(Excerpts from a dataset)
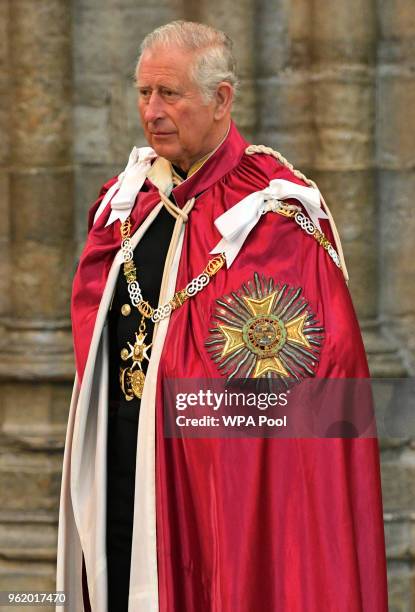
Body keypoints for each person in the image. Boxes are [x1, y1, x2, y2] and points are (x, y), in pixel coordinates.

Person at [56, 20, 388, 612]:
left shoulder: (277, 218)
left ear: (221, 100)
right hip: (124, 473)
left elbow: (318, 407)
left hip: (224, 499)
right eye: (143, 93)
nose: (152, 111)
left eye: (170, 94)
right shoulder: (126, 206)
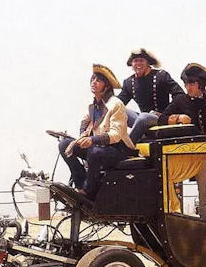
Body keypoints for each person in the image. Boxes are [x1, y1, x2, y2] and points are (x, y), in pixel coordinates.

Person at [157, 63, 206, 220]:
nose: (187, 87)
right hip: (185, 153)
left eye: (191, 84)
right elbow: (161, 119)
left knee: (205, 193)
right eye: (186, 84)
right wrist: (178, 118)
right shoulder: (180, 100)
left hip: (205, 154)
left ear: (200, 85)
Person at [58, 64, 137, 200]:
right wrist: (83, 134)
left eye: (98, 80)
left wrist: (92, 140)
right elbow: (86, 119)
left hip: (118, 150)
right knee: (64, 144)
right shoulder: (92, 102)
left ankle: (89, 191)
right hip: (99, 147)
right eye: (93, 79)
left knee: (94, 152)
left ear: (106, 86)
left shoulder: (116, 104)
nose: (94, 82)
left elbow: (116, 134)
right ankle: (81, 182)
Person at [118, 48, 185, 143]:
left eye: (141, 60)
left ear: (148, 63)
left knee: (143, 117)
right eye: (135, 61)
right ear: (132, 64)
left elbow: (179, 95)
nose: (138, 63)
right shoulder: (129, 82)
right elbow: (118, 103)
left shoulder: (161, 76)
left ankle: (126, 146)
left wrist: (166, 114)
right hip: (141, 119)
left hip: (160, 119)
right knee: (118, 109)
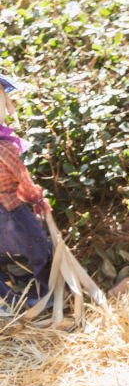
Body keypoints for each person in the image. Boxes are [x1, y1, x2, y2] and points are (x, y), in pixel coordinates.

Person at [0, 74, 52, 311]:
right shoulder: (6, 148)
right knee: (40, 250)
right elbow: (23, 179)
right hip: (11, 209)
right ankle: (44, 298)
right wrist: (37, 198)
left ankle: (8, 300)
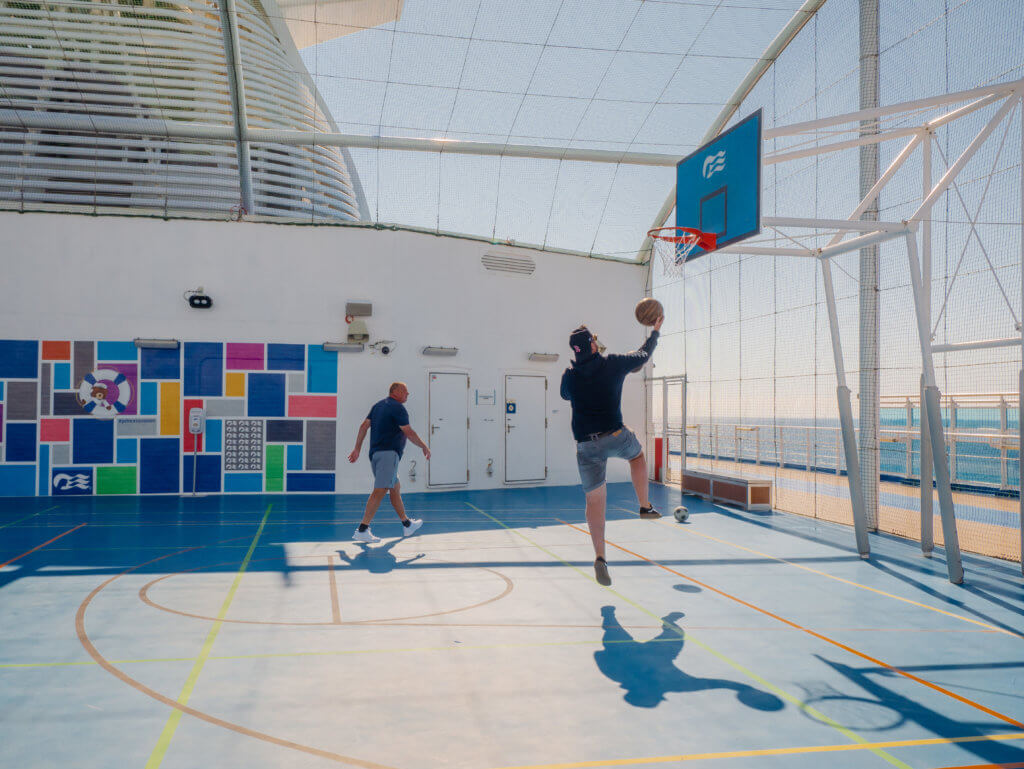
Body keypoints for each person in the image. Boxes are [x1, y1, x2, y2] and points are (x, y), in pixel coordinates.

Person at [561, 317, 662, 586]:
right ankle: (644, 506)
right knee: (638, 456)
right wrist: (654, 333)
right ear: (593, 346)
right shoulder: (613, 364)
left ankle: (600, 557)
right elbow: (642, 355)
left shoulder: (570, 377)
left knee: (595, 501)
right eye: (594, 340)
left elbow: (565, 395)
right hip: (615, 436)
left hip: (586, 445)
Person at [347, 382, 431, 543]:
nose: (408, 394)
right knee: (380, 490)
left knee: (395, 488)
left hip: (376, 455)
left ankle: (407, 524)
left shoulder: (377, 406)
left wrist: (357, 448)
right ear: (397, 391)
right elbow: (409, 432)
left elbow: (364, 426)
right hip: (388, 455)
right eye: (406, 391)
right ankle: (362, 530)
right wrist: (424, 446)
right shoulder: (397, 407)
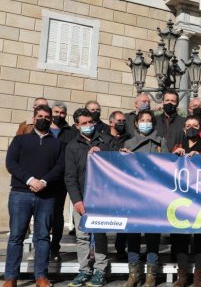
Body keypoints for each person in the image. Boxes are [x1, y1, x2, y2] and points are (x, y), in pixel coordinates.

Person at [3, 104, 64, 287]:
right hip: (20, 194)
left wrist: (44, 182)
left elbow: (60, 167)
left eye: (47, 117)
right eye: (40, 116)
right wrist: (30, 180)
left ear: (51, 119)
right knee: (16, 236)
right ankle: (11, 277)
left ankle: (41, 277)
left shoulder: (58, 144)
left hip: (46, 196)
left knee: (43, 236)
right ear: (34, 117)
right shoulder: (20, 140)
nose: (43, 119)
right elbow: (11, 163)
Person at [65, 108, 118, 287]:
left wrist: (102, 152)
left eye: (90, 122)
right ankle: (84, 270)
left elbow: (116, 164)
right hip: (82, 198)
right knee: (82, 236)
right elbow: (70, 177)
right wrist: (76, 200)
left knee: (100, 234)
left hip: (102, 198)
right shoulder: (72, 146)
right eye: (84, 123)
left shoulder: (106, 141)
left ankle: (100, 270)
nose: (88, 126)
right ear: (77, 125)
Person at [122, 110, 169, 287]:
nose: (146, 123)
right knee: (132, 234)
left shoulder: (160, 143)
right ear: (136, 123)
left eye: (149, 120)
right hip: (133, 196)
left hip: (153, 196)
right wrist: (123, 157)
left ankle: (151, 275)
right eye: (142, 120)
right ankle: (133, 274)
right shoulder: (128, 143)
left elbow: (167, 167)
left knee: (152, 236)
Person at [170, 116, 201, 287]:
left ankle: (198, 276)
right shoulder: (177, 146)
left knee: (200, 238)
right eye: (188, 125)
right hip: (180, 198)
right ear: (183, 129)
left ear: (200, 128)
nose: (191, 128)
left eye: (195, 125)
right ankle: (182, 276)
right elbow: (167, 166)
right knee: (181, 237)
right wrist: (174, 157)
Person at [48, 101, 75, 262]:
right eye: (56, 112)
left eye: (62, 113)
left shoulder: (70, 132)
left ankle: (54, 247)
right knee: (43, 215)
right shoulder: (44, 130)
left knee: (57, 215)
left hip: (61, 180)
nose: (59, 115)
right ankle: (42, 246)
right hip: (44, 179)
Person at [107, 110, 130, 261]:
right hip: (106, 184)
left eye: (124, 121)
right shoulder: (102, 139)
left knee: (124, 218)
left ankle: (120, 249)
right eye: (119, 120)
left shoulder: (129, 139)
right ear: (111, 122)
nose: (122, 123)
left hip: (123, 186)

### Task statement
Reproduce exactly the entries from their first line through the line containing "nose: (152, 111)", including both, and omit any pictures.

### Task result
Body keypoints for each person in the image. Boxes are [x1, y1, x2, y2] and points are (x, y), in pixel coordinates.

Person at [56, 20, 388, 612]:
left shoulder: (277, 218)
left ear: (221, 100)
right hip: (124, 473)
left elbow: (318, 407)
left hip: (224, 499)
right eye: (143, 93)
nose: (152, 111)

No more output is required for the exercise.